[To-do list]
- 1) In the passage on roots below, what is the number written under the radical sign called?
- 2) Restate the paragraph of the passage on roots that begins "“Non-negative” matters" as a short list, keeping its main facts.
- 3) Write the next part of the passage on roots, picking up after its last sentence.

[Given passage]
<<<<

1. Roots as the inverse of exponents
Every operation in arithmetic has an inverse. Addition undoes subtraction, multiplication undoes division, and exponents are undone by roots.
If $a^n = b$, then $a$ is an "$n$th root" of $b$, written $a = \sqrt[n]{b}$. The little number above the radical sign is the index; when it's missing, $2$ is implied (the square root). So $\sqrt{9} = 3$, because $3^2 = 9$.
For a non-negative number $b$ and a positive integer $n$, $\sqrt[n]{b}$ is the non-negative number $a$ such that $a^n = b$. The symbol $\sqrt{\phantom{x}}$ is called the radical and the number under it the radicand.
"Non-negative" matters: although $(-3)^2 = 9$ just as much as $3^2 = 9$, by convention $\sqrt{9}$ means the positive square root, $3$. The equation $x^2 = 9$ has two solutions, $\pm 3$, but the symbol $\sqrt{9}$ refers to just the positive one. (The negative one is written $-\sqrt{9}$.)
2. Square roots
The square root, $\sqrt{a}$, is the most important and most common case. It's the answer to "what number squared gives $a$?" — which is the same as asking "what is the side length of a square whose area is $a$?"
Perfect squares are the values of $n^2$ for whole-number $n$: $1, 4, 9, 16, 25, 36, 49, 64, \ldots$. Their square roots are exact whole numbers: $\sqrt{49} = 7$.
For all the in-between numbers, the square root is some real number that's not a whole number — and (as we'll see in §5) usually not even a fraction.

>>>>

[Data excerpts]

<<<<

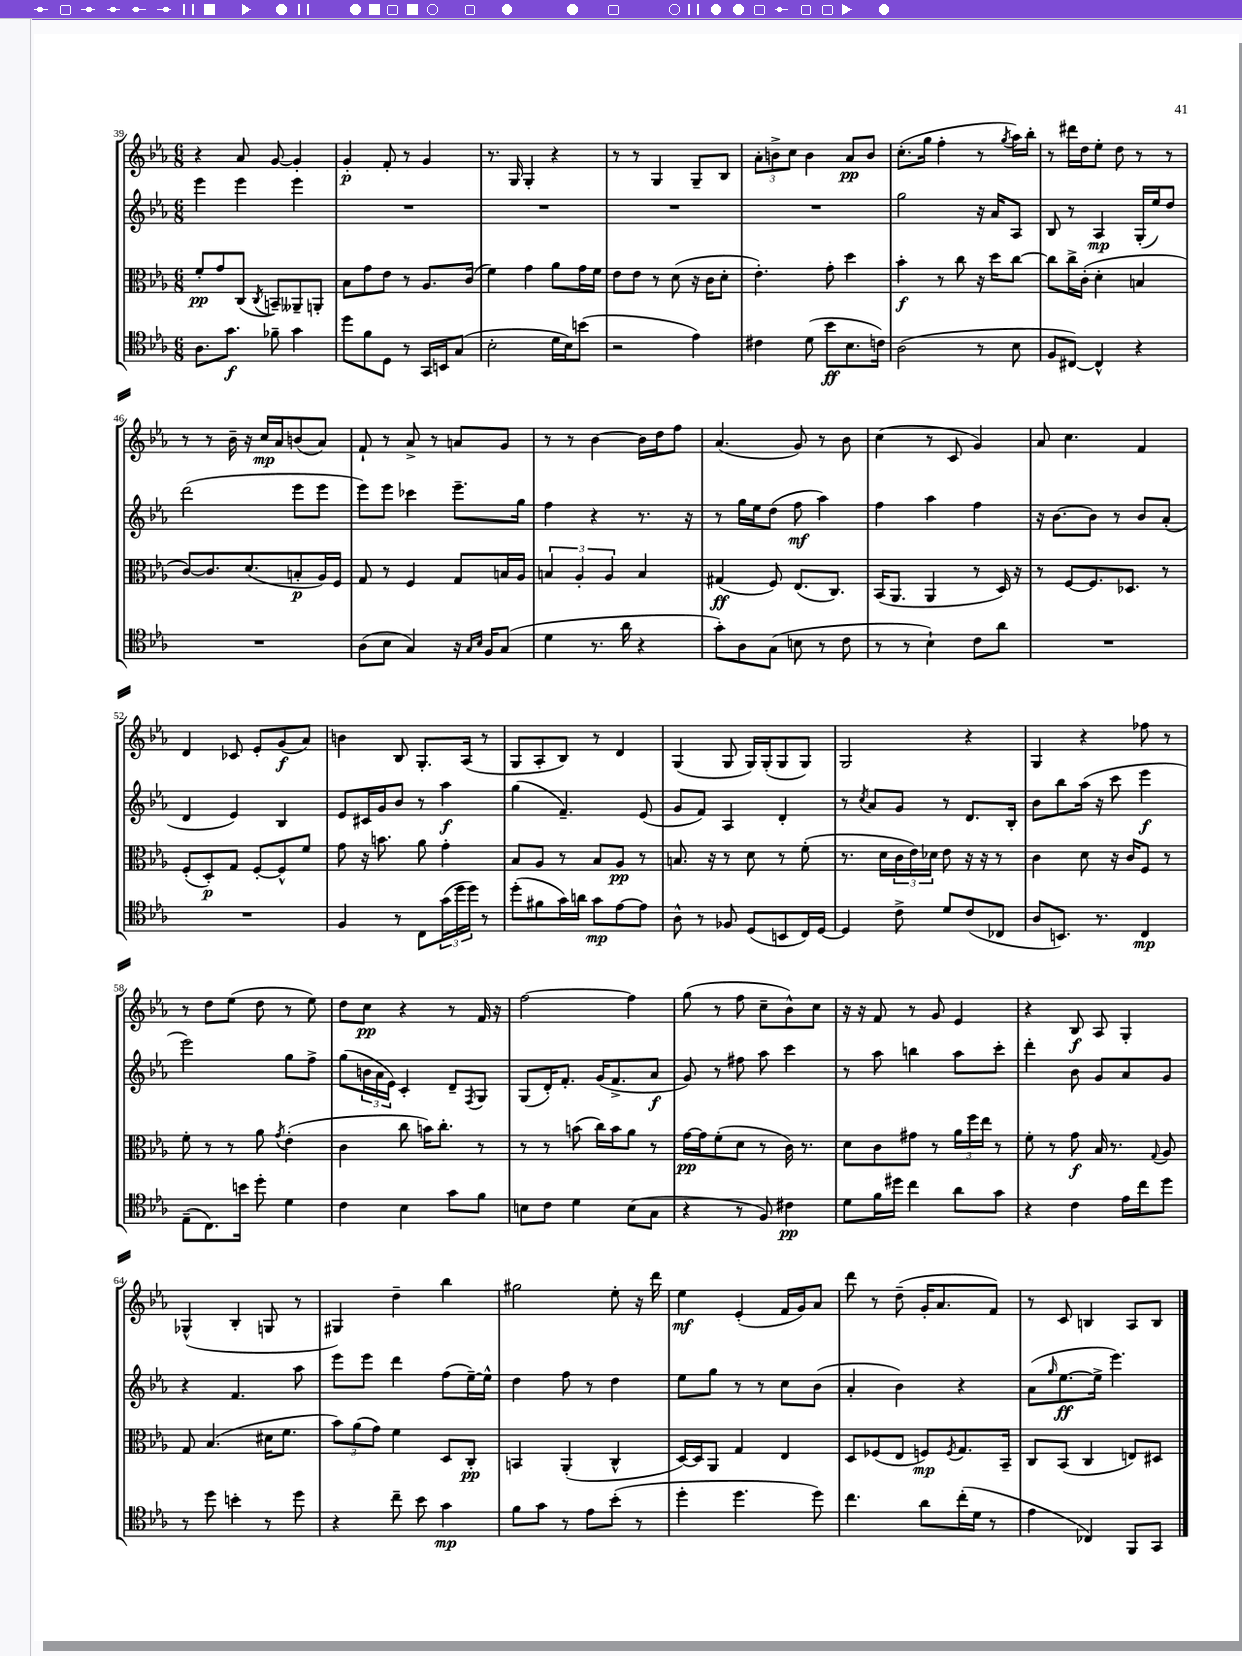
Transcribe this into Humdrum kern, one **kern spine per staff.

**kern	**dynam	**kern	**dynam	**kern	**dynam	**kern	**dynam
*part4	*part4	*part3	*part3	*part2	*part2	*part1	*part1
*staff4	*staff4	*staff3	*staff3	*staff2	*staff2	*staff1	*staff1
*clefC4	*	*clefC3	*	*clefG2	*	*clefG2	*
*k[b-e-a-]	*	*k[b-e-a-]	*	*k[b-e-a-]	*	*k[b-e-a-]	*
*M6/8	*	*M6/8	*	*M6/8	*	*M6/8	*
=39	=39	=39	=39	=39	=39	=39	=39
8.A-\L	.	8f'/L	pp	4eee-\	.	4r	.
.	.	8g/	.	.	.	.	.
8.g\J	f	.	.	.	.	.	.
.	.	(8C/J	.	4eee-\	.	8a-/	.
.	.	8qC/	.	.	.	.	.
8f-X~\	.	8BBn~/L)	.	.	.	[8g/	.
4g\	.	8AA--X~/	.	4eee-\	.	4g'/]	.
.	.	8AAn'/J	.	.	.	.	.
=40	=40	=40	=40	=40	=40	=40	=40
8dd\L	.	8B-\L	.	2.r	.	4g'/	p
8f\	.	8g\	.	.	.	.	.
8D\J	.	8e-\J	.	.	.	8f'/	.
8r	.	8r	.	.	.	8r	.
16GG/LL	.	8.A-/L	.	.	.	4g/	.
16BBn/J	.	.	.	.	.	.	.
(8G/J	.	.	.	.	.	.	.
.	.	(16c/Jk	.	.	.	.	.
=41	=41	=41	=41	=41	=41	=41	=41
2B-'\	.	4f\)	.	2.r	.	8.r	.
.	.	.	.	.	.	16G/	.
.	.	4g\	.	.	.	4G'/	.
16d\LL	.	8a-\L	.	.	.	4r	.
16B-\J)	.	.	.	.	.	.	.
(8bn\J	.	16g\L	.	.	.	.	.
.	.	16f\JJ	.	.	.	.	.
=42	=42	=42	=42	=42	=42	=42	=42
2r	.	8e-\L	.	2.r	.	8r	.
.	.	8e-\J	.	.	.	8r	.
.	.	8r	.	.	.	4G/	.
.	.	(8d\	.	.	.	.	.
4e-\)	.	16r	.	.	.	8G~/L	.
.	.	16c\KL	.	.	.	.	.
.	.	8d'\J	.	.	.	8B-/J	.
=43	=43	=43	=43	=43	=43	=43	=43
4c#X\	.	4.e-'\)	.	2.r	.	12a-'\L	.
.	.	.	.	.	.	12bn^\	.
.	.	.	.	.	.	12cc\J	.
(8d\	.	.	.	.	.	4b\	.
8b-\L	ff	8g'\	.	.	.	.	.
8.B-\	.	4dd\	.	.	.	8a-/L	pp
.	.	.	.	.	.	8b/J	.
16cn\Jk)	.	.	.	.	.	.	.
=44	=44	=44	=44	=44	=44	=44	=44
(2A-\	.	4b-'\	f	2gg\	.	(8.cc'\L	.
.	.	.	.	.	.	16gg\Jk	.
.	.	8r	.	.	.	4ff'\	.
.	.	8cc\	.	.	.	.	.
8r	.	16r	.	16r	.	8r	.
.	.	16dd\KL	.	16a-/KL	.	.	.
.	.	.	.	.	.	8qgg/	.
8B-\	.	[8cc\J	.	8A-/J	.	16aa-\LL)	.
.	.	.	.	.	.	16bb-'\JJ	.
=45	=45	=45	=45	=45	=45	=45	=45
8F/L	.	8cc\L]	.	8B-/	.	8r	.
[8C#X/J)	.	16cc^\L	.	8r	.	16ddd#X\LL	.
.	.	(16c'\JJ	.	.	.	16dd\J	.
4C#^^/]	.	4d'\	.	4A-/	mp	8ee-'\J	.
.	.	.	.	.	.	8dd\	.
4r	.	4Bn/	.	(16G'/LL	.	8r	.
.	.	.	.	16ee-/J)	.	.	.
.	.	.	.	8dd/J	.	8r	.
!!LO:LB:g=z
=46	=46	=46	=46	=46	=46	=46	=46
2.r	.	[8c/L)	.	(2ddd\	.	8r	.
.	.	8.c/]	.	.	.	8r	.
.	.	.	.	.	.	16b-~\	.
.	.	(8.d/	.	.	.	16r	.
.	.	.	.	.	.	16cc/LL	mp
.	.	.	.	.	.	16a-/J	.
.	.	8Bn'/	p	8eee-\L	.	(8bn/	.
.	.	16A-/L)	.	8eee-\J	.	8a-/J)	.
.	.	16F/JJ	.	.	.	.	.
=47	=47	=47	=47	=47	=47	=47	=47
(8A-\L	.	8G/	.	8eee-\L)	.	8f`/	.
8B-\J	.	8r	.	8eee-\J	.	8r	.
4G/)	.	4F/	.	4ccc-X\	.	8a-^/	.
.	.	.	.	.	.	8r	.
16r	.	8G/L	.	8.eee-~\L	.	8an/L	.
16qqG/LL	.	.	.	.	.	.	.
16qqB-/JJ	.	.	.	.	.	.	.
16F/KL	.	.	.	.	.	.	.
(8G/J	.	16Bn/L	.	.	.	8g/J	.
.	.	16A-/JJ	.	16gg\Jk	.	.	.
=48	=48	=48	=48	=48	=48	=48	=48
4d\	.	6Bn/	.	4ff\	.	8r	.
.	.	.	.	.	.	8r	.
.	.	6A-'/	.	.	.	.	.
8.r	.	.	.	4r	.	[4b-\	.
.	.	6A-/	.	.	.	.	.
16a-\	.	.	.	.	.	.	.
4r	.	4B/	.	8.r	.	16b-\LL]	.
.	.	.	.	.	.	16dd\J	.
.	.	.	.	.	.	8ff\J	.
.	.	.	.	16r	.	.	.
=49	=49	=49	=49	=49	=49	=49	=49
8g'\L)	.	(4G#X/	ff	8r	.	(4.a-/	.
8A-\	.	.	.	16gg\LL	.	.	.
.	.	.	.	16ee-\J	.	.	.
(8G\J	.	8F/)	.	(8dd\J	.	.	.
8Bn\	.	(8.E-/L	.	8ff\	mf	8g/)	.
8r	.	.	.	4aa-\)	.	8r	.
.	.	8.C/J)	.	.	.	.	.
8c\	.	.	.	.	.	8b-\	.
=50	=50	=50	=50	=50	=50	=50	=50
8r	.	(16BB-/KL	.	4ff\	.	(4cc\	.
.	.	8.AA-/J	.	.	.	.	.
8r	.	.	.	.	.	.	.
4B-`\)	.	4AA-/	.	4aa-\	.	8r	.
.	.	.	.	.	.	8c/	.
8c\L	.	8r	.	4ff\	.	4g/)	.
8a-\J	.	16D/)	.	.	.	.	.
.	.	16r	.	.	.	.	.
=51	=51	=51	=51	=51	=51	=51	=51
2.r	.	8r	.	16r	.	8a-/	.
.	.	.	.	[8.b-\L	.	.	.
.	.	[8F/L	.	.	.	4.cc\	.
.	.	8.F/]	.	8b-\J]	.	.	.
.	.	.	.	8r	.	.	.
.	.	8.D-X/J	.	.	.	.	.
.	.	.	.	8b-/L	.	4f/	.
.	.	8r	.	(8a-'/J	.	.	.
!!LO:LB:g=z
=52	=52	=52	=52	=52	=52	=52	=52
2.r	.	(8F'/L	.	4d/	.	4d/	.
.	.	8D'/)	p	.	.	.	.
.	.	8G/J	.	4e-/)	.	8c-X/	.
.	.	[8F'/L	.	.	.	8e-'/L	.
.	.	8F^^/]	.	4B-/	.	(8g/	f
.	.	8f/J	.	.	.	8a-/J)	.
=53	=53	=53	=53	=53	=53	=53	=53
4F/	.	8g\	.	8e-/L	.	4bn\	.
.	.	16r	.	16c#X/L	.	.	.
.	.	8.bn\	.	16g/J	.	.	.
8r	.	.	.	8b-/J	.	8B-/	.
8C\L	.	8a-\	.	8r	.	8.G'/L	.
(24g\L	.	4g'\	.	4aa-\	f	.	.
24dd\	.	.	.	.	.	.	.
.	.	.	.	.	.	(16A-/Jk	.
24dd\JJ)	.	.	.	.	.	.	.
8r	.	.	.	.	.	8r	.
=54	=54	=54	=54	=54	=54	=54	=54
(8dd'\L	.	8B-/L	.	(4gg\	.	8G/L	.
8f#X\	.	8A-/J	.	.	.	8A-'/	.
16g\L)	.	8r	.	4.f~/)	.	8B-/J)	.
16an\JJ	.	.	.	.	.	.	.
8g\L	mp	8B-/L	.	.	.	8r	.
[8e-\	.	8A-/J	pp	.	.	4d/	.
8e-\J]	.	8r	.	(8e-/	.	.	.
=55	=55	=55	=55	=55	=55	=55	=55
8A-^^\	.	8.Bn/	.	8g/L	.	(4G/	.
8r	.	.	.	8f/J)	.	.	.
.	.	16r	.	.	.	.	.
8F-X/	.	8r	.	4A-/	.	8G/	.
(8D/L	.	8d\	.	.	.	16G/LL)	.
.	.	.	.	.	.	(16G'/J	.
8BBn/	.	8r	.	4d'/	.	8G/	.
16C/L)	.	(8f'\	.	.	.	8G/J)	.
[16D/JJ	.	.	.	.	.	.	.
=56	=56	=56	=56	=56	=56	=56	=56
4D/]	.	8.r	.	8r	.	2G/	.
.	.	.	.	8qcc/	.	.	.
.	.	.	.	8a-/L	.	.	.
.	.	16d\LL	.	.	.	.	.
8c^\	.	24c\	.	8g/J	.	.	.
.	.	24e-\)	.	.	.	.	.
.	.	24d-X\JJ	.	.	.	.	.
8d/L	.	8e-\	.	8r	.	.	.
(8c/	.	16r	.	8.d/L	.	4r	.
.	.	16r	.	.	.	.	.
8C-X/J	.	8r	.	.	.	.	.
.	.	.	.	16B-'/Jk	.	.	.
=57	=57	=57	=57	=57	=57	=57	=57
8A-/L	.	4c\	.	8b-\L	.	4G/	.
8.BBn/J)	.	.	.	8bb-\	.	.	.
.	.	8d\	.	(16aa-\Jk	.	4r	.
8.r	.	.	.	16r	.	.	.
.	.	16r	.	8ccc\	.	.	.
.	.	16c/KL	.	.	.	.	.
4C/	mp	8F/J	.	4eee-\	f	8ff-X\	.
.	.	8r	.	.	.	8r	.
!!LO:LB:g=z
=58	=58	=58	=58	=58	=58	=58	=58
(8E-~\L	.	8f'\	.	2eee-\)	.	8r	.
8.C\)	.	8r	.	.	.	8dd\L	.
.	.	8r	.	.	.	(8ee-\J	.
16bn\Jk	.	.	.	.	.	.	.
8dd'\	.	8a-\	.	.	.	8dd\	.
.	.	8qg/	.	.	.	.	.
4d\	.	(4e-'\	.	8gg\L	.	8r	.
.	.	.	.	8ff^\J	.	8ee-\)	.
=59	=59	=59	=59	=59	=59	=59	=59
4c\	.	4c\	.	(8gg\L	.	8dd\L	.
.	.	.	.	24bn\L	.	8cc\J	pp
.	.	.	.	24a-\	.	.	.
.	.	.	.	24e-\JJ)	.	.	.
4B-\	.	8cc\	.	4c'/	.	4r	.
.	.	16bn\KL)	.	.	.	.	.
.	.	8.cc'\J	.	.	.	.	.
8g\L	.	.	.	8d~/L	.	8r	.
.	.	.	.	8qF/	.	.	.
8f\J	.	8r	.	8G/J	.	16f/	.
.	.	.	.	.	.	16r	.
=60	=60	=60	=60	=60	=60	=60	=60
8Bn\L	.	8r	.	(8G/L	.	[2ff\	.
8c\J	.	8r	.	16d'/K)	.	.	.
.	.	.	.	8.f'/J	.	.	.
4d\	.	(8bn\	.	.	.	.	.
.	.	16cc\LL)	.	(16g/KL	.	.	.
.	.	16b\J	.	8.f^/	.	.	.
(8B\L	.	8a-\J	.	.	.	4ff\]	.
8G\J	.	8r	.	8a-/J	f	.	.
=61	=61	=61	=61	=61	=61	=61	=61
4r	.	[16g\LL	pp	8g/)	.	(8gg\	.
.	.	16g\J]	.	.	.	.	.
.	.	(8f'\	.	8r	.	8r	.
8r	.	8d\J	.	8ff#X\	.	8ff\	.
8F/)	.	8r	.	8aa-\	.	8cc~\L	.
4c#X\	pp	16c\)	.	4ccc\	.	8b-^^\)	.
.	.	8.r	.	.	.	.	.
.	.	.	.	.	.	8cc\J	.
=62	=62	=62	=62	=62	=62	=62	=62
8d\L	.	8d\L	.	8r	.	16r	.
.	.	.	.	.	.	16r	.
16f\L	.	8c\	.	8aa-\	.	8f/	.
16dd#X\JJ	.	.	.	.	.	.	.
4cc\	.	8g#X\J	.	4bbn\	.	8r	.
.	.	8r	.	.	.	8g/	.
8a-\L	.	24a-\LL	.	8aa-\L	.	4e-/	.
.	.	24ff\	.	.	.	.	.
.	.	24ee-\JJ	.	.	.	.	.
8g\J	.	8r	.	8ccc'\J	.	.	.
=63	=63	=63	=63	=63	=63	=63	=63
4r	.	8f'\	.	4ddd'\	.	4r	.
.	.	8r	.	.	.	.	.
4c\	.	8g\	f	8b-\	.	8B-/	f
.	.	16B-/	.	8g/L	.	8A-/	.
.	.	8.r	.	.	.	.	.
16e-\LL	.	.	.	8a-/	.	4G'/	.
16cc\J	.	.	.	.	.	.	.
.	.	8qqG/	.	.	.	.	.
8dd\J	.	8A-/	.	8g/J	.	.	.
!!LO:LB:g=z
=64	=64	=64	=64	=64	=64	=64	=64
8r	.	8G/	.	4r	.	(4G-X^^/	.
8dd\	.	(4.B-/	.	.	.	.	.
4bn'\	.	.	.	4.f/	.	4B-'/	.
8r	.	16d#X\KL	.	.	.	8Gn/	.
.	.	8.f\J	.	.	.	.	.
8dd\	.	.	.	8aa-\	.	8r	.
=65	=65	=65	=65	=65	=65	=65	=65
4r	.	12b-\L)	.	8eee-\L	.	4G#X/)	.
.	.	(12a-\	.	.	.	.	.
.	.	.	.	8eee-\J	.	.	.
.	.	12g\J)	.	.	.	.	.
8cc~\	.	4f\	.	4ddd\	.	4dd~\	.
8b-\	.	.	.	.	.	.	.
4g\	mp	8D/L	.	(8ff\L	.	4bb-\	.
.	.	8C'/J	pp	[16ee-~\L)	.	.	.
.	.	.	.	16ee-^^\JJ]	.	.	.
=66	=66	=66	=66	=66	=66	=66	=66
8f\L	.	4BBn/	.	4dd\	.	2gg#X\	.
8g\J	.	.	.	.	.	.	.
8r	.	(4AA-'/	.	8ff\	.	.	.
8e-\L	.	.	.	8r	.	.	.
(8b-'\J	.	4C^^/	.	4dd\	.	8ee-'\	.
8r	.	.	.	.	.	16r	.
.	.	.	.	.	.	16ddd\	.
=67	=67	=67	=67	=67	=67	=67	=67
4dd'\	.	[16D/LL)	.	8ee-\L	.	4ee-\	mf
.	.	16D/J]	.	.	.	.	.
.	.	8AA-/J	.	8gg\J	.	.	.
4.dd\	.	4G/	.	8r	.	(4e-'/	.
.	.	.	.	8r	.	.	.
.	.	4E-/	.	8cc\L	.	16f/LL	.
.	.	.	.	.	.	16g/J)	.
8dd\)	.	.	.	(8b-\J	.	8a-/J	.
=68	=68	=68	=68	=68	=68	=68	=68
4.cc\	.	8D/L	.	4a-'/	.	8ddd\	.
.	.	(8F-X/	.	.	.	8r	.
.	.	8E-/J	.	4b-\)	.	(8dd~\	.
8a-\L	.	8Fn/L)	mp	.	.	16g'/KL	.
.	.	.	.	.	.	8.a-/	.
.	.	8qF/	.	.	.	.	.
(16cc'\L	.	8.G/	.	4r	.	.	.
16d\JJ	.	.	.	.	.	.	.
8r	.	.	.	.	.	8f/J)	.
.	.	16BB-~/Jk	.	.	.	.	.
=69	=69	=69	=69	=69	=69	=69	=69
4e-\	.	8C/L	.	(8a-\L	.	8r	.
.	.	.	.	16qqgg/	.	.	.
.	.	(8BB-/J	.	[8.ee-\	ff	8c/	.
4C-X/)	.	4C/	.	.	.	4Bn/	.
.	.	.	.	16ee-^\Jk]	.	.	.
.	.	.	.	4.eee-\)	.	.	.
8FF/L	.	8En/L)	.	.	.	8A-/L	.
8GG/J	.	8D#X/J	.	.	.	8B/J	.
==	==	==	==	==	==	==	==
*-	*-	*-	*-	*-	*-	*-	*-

>>>>

[Responses by task]
- 1) It is called the radicand.

- 2)
- The "non-negative" condition matters because both $(-3)^2 = 9$ and $3^2 = 9$.
- The equation $x^2 = 9$ therefore has two solutions, $\pm 3$.
- By convention, $\sqrt{9}$ refers only to the positive root, $3$.
- The negative root is written $-\sqrt{9}$.

- 3)
$$ \sqrt{2} \approx 1.41421, \qquad \sqrt{10} \approx 3.16228, \qquad \sqrt{50} \approx 7.07107. $$$\sqrt{-1}$ has no real value, because no real number squared gives a negative. Within the world of real numbers, $\sqrt{-4}$ is undefined. (In a later topic, this gap is filled by the imaginary unit $i$, with $i^2 = -1$ — but that's a story for the complex numbers.)
3. Cube roots and higher
The cube root $\sqrt[3]{a}$ asks "what number cubed gives $a$?" Examples:
$$ \sqrt[3]{27} = 3,\quad \sqrt[3]{125} = 5,\quad \sqrt[3]{8} = 2. $$Unlike square roots, cube roots of negative numbers are perfectly real: $\sqrt[3]{-8} = -2$, because $(-2)^3 = -8$. The cube of a negative number is negative, so the cube root sign just travels through.
The general pattern:
- Even-index roots ($n = 2, 4, 6, \ldots$) require a non-negative radicand. $\sqrt[4]{-16}$ has no real value.
- Odd-index roots ($n = 3, 5, 7, \ldots$) accept any real radicand. $\sqrt[5]{-32} = -2$.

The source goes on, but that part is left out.